Max pulled his thoughts back to the subject at hand. “When I was about a quarter of a mile down the road. I turned around and drove straight back to the inn. But I had a feeling that something had really gone bad. I started to call Cleo on the car phone, but O'Reilly called me first.”
“He was just pulling back into the parking lot when I reached him,” O'Reilly said. “I told him what I had told Cleo about a psychotic killer who had a thing about his reputation and who always planned his hits with military precision. The last thing I heard Max say before he hung up was that he knew who the guy was.”
“I came to the same conclusion Cleo did,” Max said quietly. “Valence was the obvious suspect. He'd been in and out of Harmony Cove all winter giving his damn seminars. He'd had plenty of opportunity to see how things worked at the inn. Plenty of time to set things up.”
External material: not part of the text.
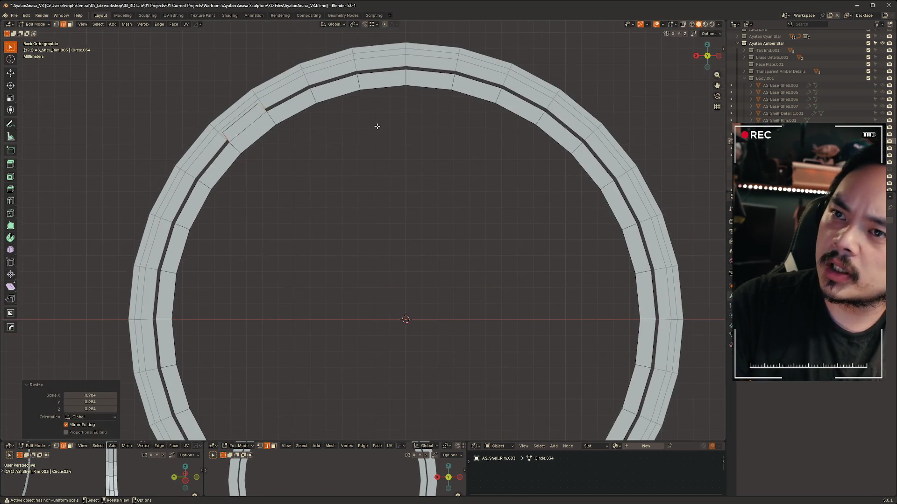
In object mode, enlarge the whole ring to a scale of about 1.007.
{"action": "key", "text": "ctrl+Tab"}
“We didn't think of him when we drew up that list of guests who had been at the inn the night the ribbon was left on my pillow,” Cleo said ruefully.
Max exchanged glances with O'Reilly. “I put him on the list,” he said.
“You did?” Cleo was startled.
O'Reilly made a face. “Valence was on the list, and I checked him out, but there were no red flags. The guy had a nice, clean background. Everything was in order.” He held up his hands. “What can I say? Valence was a pro.”
Max looked at Cleo. “All I could think of was that I had left you alone. I knew that group of seminar attendees had all had too much to drink and were probably sound asleep. When I reached the lobby, George was also asleep, just as he had been when I'd left. I went to Valence's room, and it was empty.”